## MATERIAL FOR THE TASK
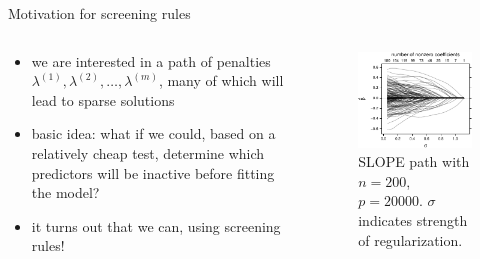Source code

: \documentclass[10pt,ignorenonframetext]{beamer}
\begin{document}
\begin{frame}{Motivation for screening rules}
    \begin{columns}
        \begin{column}[t]{0.45\textwidth}
            \begin{itemize}
                \item<1->
                    we are interested in a \alert{path} of
                    penalties \(\lambda^{(1)}, \lambda^{(2)}, \dots, \lambda^{(m)}\),
                    many of which will lead to \alert{sparse}
                    solutions
                \item<2->
                    \alert{basic idea}: what if we could, based on a relatively \alert{cheap} test, determine which
                    predictors will be inactive before fitting the model?
                \item<3->
                    it turns out that we can, using screening rules!
            \end{itemize}
        \end{column}
        \begin{column}[t]{0.45\textwidth}
            \begin{figure}
            \centering
            \includegraphics[width=\linewidth]{figures/slope-path.pdf}
            \caption{SLOPE path with \(n=200\), \(p = 20000\). \(\sigma\) indicates strength of regularization.}
            \end{figure}
        \end{column}
    \end{columns}
\end{frame}
\end{document}
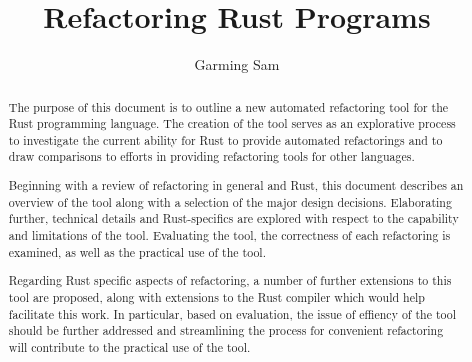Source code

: \documentclass[11pt
              , a4paper
              , openright
              ]{report}
\title{Refactoring Rust Programs}
\author{Garming Sam}
\date{}
\begin{document}
\frontmatter



\begin{abstract}

The purpose of this document is to outline a new automated refactoring tool for the Rust programming language. The creation of the tool serves as an explorative process to investigate the current ability for Rust to provide automated refactorings and to draw comparisons to  efforts in providing refactoring tools for other languages. 

Beginning with a review of refactoring in general and Rust, this document describes an overview of the tool along with a selection of the major design decisions. Elaborating further, technical details and Rust-specifics are explored with respect to the capability and limitations of the tool. Evaluating the tool, the correctness of each refactoring is examined, as well as the practical use of the tool.

Regarding Rust specific aspects of refactoring, a number of further extensions to this tool are proposed, along with extensions to the Rust compiler which would help facilitate this work. In particular, based on evaluation, the issue of effiency of the tool should be further addressed and streamlining the process for convenient refactoring will contribute to the practical use of the tool.



\end{abstract}
\end{document}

## EXERCISE DETAILS
"which" is the word to look for; copy every line of the data that has it.

## ANSWER SPACE
                    many of which will lead to \alert{sparse}
                    \alert{basic idea}: what if we could, based on a relatively \alert{cheap} test, determine which
Regarding Rust specific aspects of refactoring, a number of further extensions to this tool are proposed, along with extensions to the Rust compiler which would help facilitate this work. In particular, based on evaluation, the issue of effiency of the tool should be further addressed and streamlining the process for convenient refactoring will contribute to the practical use of the tool.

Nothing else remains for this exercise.